Conscients aussi du miracle et de la nécessité de demeurer sous son aile, rassurés par sa seule voix, les Anglais cherchaient à excuser son étrangeté en se disant qu'après tout c'était une Française...

Dans le milieu de la nuit, Angélique monta vers ces sauvages au-dessus de la chute d'eau pour leur demander en toute simplicité s'ils avaient un peu de graisse d'ours ou d'huile de loup-marin, car elle voulait en oindre les brûlures du petit Sammy Corwin, âgé de neuf ans, qui souffrait beaucoup.

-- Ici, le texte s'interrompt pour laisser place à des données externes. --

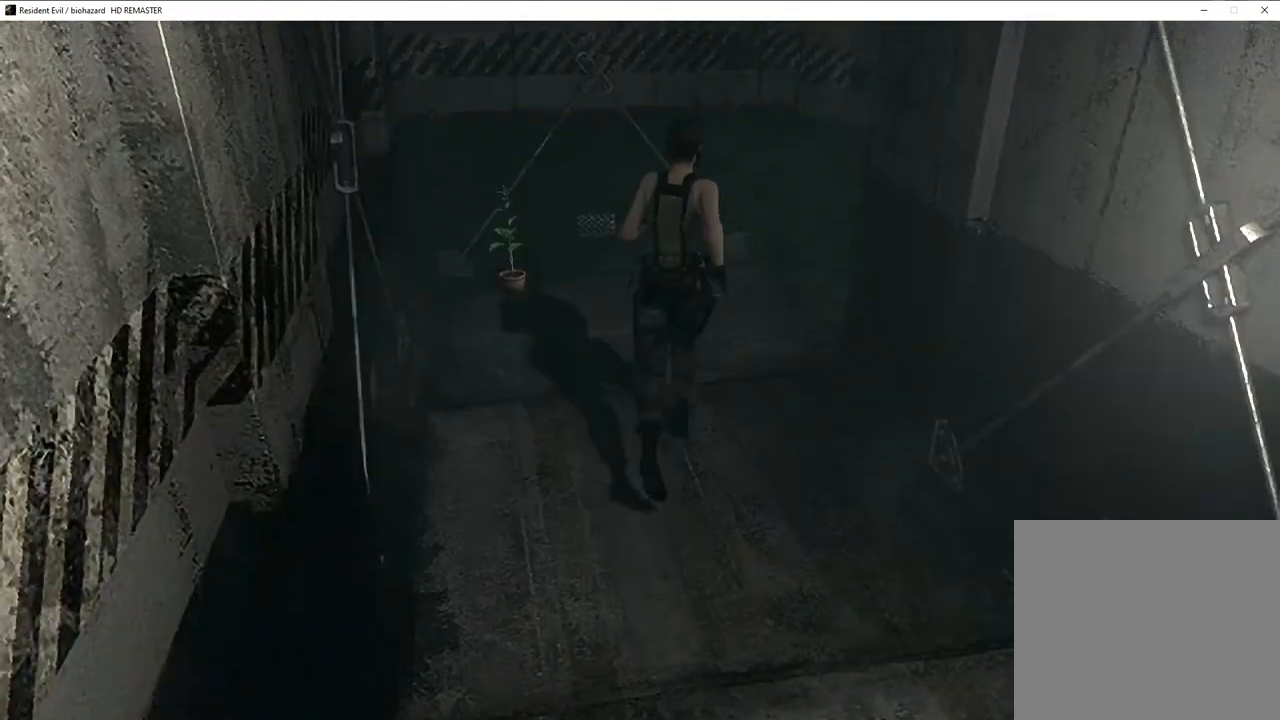
{"buttons": ["SQUARE", "DPAD_UP", "DPAD_RIGHT"], "left_stick": "center", "right_stick": "center", "events": [[67, "DPAD_RIGHT", "down"], [200, "DPAD_RIGHT", "up"], [450, "DPAD_RIGHT", "down"]]}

Ils s'empressèrent autour d'elle, pour lui confier aussitôt une vessie d'orignal contenant la précieuse huile de phoque, malodorante mais pure et salutaire.

– Hé ! N'oublie pas, femme, que ce garçon m'appartient, lui dit l'un des guerriers. Mais soigne-le bien car je l'emmènerai avec moi demain, dans ma tribu.

– Ce garçon appartient à son père et à sa mère, répliqua Angélique. On te le rachètera.

– Mais moi j'ai mis la main sur lui au combat... et je veux un enfant blanc dans mon wigwam.

– Je ne te laisserai pas l'emmener, dit Angélique avec un calme inexorable.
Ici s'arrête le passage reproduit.